=== Begin Enclosure ===

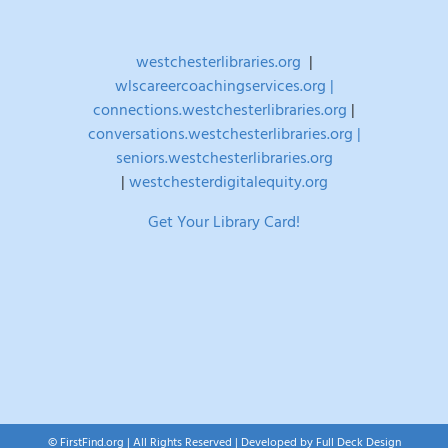
westchesterlibraries.org
|
wlscareercoachingservices.org |
connections.westchesterlibraries.org
|
conversations.westchesterlibraries.org |
seniors.westchesterlibraries.org
|
westchesterdigitalequity.org
Get Your Library Card!
© FirstFind.org | All Rights Reserved | Developed by
Full Deck Design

=== End Enclosure ===

#### WORK TASK:
Format the text in the records as a JSON list of strings with one string per line, skipping blank lines and leaving out the pictures.

#### TASK SOLUTION:
[
  "westchesterlibraries.org",
  "|",
  "wlscareercoachingservices.org |",
  "connections.westchesterlibraries.org",
  "|",
  "conversations.westchesterlibraries.org |",
  "seniors.westchesterlibraries.org",
  "|",
  "westchesterdigitalequity.org",
  "Get Your Library Card!",
  "© FirstFind.org | All Rights Reserved | Developed by",
  "Full Deck Design"
]